Koreans Teeter on Rate Cliff as Personal Loans Jump 13-Fold

Korea Sees Non-Bank Loans Surge
  • Personal loans from non-bank lenders soared to $12 billion
  • ‘More people will encounter the rate cliff:’ consumer group

A surge in South Koreans taking out non-bank, personal loans has prompted warnings that bankruptcies will disrupt an already slowing economy.

“As the income gap grows, more people will encounter an interest-rate cliff,” said Cho Nam-hee, president of the Financial Consumer Agency, describing the steep jump in borrowing costs to over 20 percent faced by customers rejected by banks.

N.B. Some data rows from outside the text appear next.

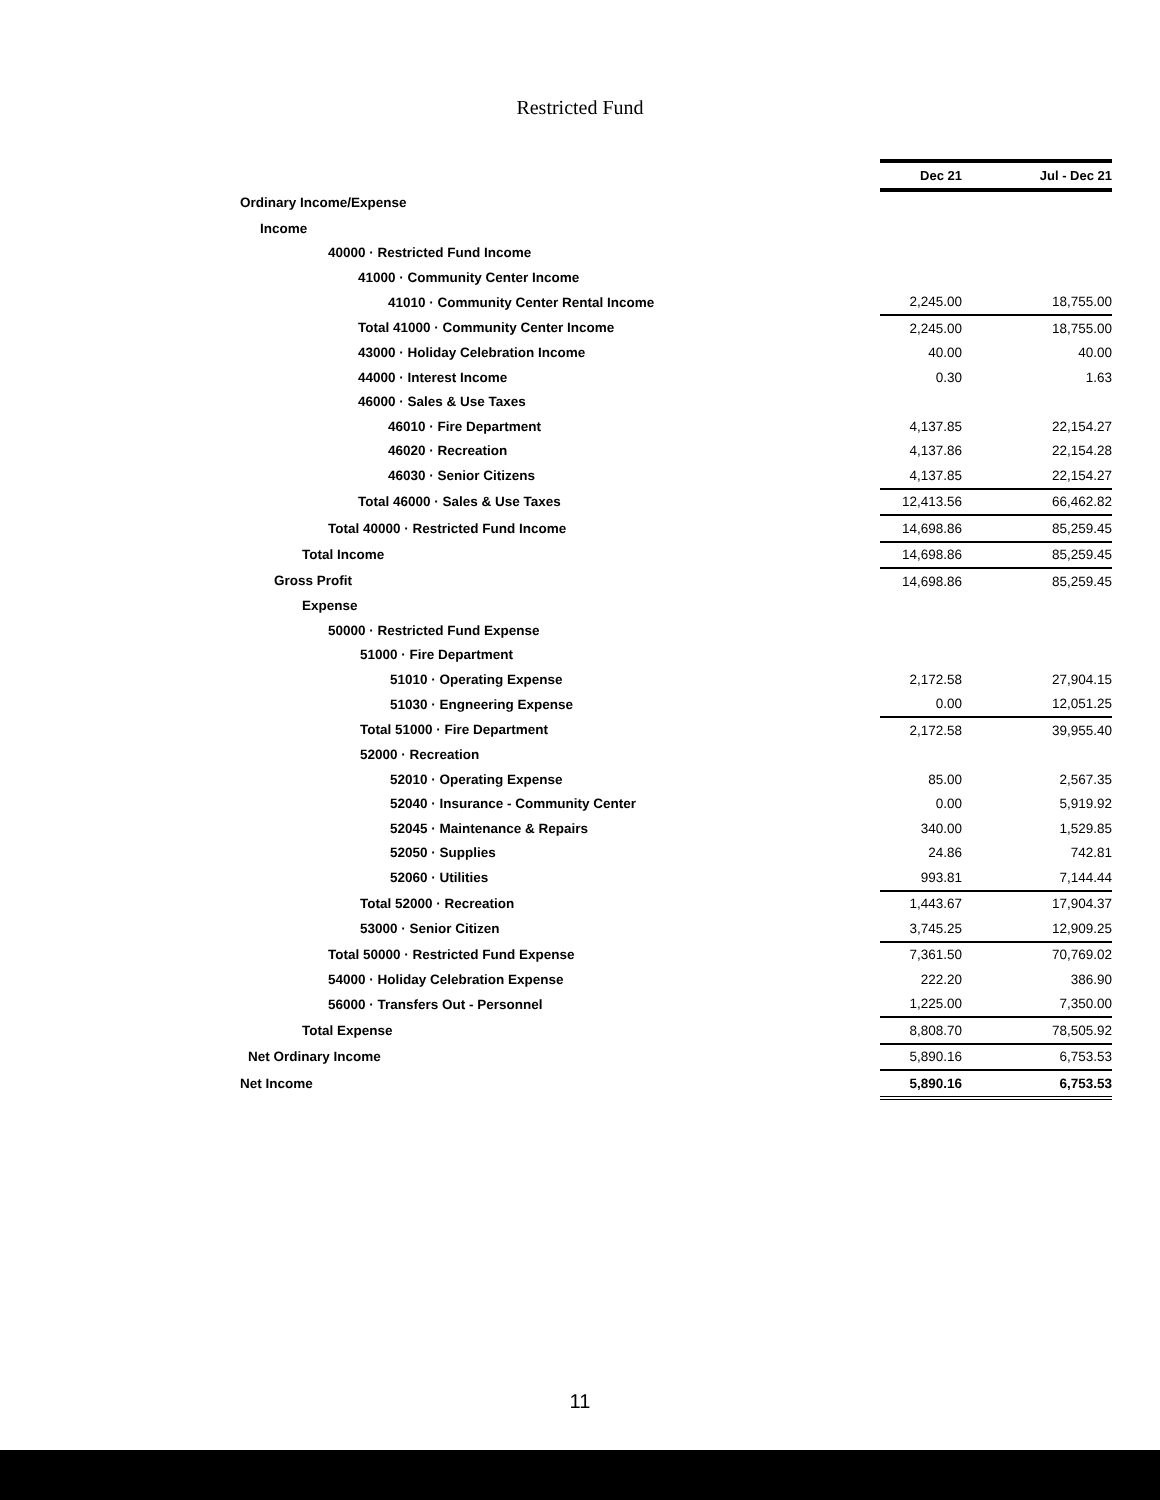Restricted Fund
| | Dec 21 | Jul - Dec 21 |
| --- | --- | --- |
| Ordinary Income/Expense | | |
| Income | | |
| 40000 · Restricted Fund Income | | |
| 41000 · Community Center Income | | |
| 41010 · Community Center Rental Income | 2,245.00 | 18,755.00 |
| Total 41000 · Community Center Income | 2,245.00 | 18,755.00 |
| 43000 · Holiday Celebration Income | 40.00 | 40.00 |
| 44000 · Interest Income | 0.30 | 1.63 |
| 46000 · Sales & Use Taxes | | |
| 46010 · Fire Department | 4,137.85 | 22,154.27 |
| 46020 · Recreation | 4,137.86 | 22,154.28 |
| 46030 · Senior Citizens | 4,137.85 | 22,154.27 |
| Total 46000 · Sales & Use Taxes | 12,413.56 | 66,462.82 |
| Total 40000 · Restricted Fund Income | 14,698.86 | 85,259.45 |
| Total Income | 14,698.86 | 85,259.45 |
| Gross Profit | 14,698.86 | 85,259.45 |
| Expense | | |
| 50000 · Restricted Fund Expense | | |
| 51000 · Fire Department | | |
| 51010 · Operating Expense | 2,172.58 | 27,904.15 |
| 51030 · Engneering Expense | 0.00 | 12,051.25 |
| Total 51000 · Fire Department | 2,172.58 | 39,955.40 |
| 52000 · Recreation | | |
| 52010 · Operating Expense | 85.00 | 2,567.35 |
| 52040 · Insurance - Community Center | 0.00 | 5,919.92 |
| 52045 · Maintenance & Repairs | 340.00 | 1,529.85 |
| 52050 · Supplies | 24.86 | 742.81 |
| 52060 · Utilities | 993.81 | 7,144.44 |
| Total 52000 · Recreation | 1,443.67 | 17,904.37 |
| 53000 · Senior Citizen | 3,745.25 | 12,909.25 |
| Total 50000 · Restricted Fund Expense | 7,361.50 | 70,769.02 |
| 54000 · Holiday Celebration Expense | 222.20 | 386.90 |
| 56000 · Transfers Out - Personnel | 1,225.00 | 7,350.00 |
| Total Expense | 8,808.70 | 78,505.92 |
| Net Ordinary Income | 5,890.16 | 6,753.53 |
| Net Income | 5,890.16 | 6,753.53 |
11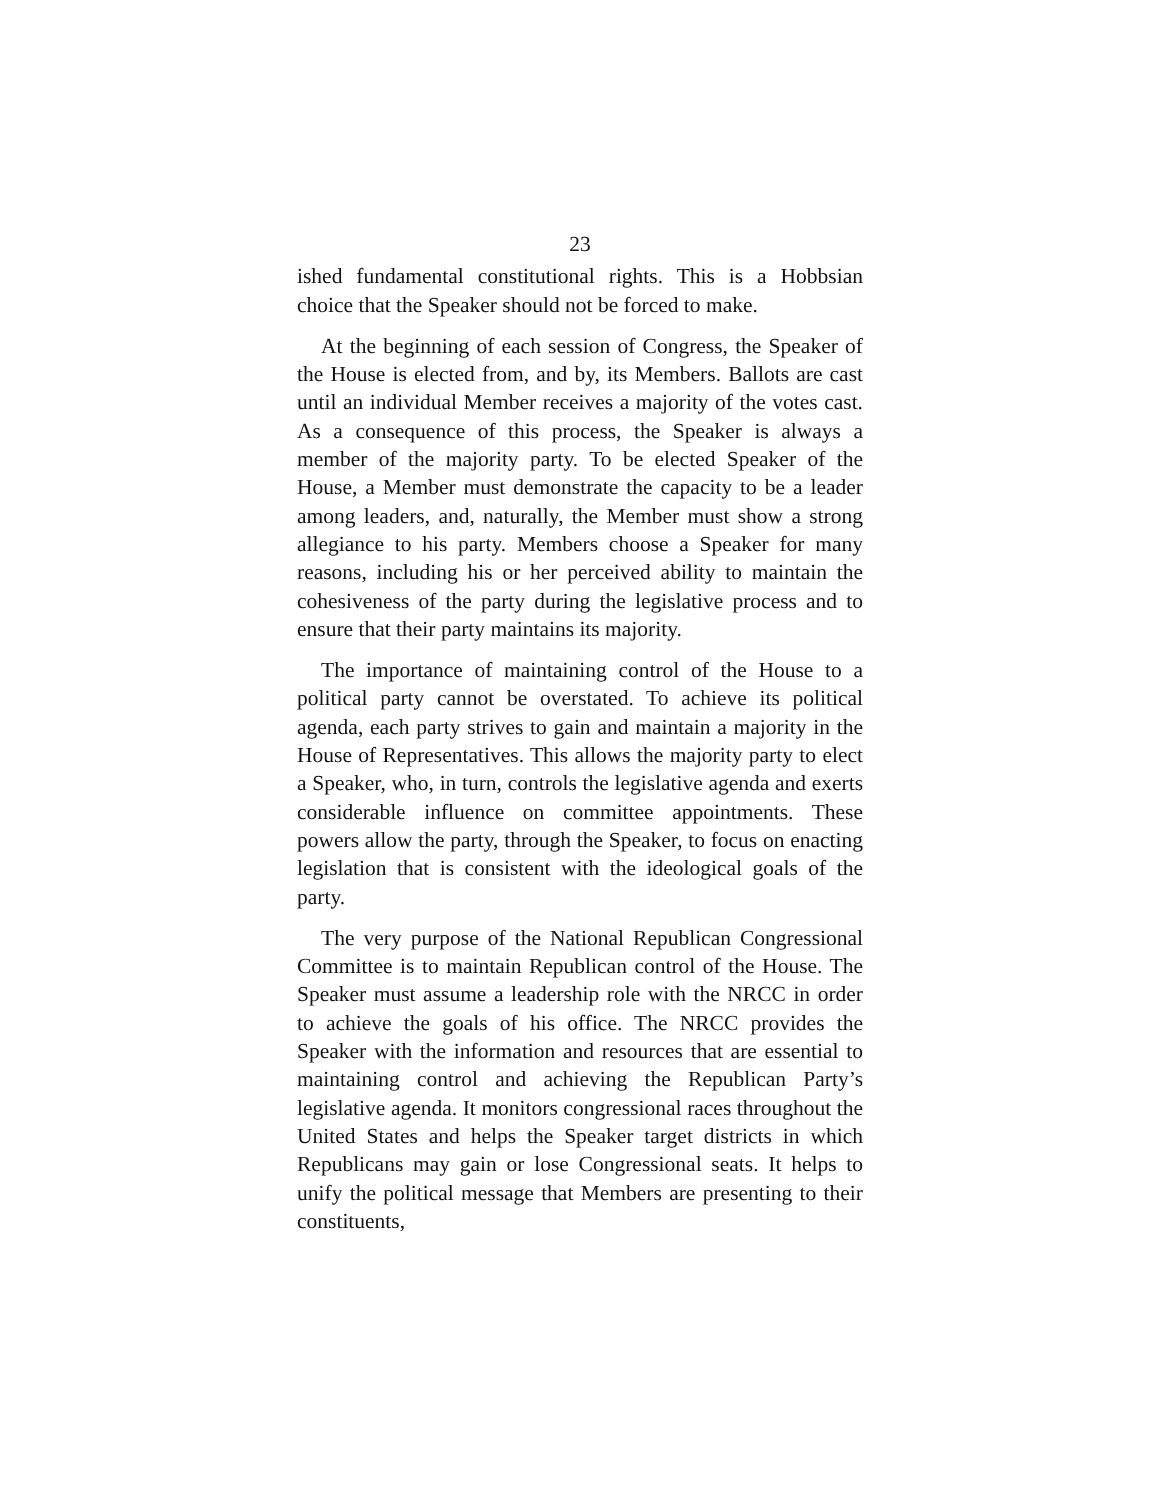23
ished fundamental constitutional rights. This is a Hobbsian choice that the Speaker should not be forced to make.
At the beginning of each session of Congress, the Speaker of the House is elected from, and by, its Members. Ballots are cast until an individual Member receives a majority of the votes cast. As a consequence of this process, the Speaker is always a member of the majority party. To be elected Speaker of the House, a Member must demonstrate the capacity to be a leader among leaders, and, naturally, the Member must show a strong allegiance to his party. Members choose a Speaker for many reasons, including his or her perceived ability to maintain the cohesiveness of the party during the legislative process and to ensure that their party maintains its majority.
The importance of maintaining control of the House to a political party cannot be overstated. To achieve its political agenda, each party strives to gain and maintain a majority in the House of Representatives. This allows the majority party to elect a Speaker, who, in turn, controls the legislative agenda and exerts considerable influence on committee appointments. These powers allow the party, through the Speaker, to focus on enacting legislation that is consistent with the ideological goals of the party.
The very purpose of the National Republican Congressional Committee is to maintain Republican control of the House. The Speaker must assume a leadership role with the NRCC in order to achieve the goals of his office. The NRCC provides the Speaker with the information and resources that are essential to maintaining control and achieving the Republican Party’s legislative agenda. It monitors congressional races throughout the United States and helps the Speaker target districts in which Republicans may gain or lose Congressional seats. It helps to unify the political message that Members are presenting to their constituents,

The amount of debt owed to personal-loan providers such as APRO Financial Co.’s Rush&Cash rose to 13.3 trillion won ($12 billion) in 2015, a nearly 13-fold increase since the Financial Services Commission started compiling data in March 2008.

The binge comes as official data show unemployment among young adults is around 10 percent, with the percentage of those working in low-wage or irregular jobs near 20 percent. Of the 2.7 million people who borrowed from such lenders in 2015, the financial watchdog estimates 65 percent used the funds simply to help make ends meet, up from 16 percent in 2008.

"When people lend money with an interest rate that goes over 20 percent, it is easier for them to become delinquent borrowers," said Sohn Sang-ho, a research fellow at the Korea Institute of Finance in Seoul. "Their standard of living suffers as a result. It is inevitable for delinquent borrowers to increase."

Polarized Market

South Korea’s interest-rate market started to polarize in the mid-2000s when second-tier finance companies that had attempted to provide mid-range interest rates failed to properly manage the risk, Sohn said.

While commercial banks now provide credit loans at interest rates below 10 percent and Korea’s 10-year government bond yields 1.4 percent, non-bank lenders demand more than 20 percent, said the consumer group’s Cho.

“It is another world for borrowers” with low ratings, he said. Borrowers are categorized into ten credit levels and about 40 percent of people are ranked below six, Cho said.

Lawmakers are listening. In February, the National Assembly passed a bill that ruled interest rates should be no higher than 27.9 percent. While that reduced margins for non-bank lenders, it also encouraged more aggressive sales activities, according to the FSC. Such rates have been gradually reduced from 66 percent in 2002.

‘Vicious Circle’

“Unless the net income of those with low credit improves, they will forever be caught in a vicious circle,” said Min Byung-doo, a lawmaker who proposed a bill on Aug. 3 to protect delinquents. Min believes household debt can be a “potential bomb” as a third of economically active Koreans either have these high-interest loans or have defaulted.

The International Monetary Fund last week urged the government to use its "fiscal space" to address high household debt and reduce poverty. The government announced a 10 trillion won supplementary budget in June to create jobs and the Bank of Korea surprised markets with a rate cut the same month.

For the IMF’s recommendations on Korea, click here.

The ratio of household debt to disposable income rose to 145.6 percent on March 31 from 140.7 percent on Sept. 30, 2015, the Bank of Korea said in June.

The FSC is acting to stave off any crisis, initiating tougher mortgage loan screening at banks in February. Yet the rising risk of household debt may make banks even more reluctant to lend to the poor, the BOK warned last month.

"As the economy becomes more sluggish, the number of people who need to borrow at a mid-range interest rate increases," said the Institute’s Sohn. "There is no money being lent to these people at such rates so it becomes harder for them. The hole gets bigger."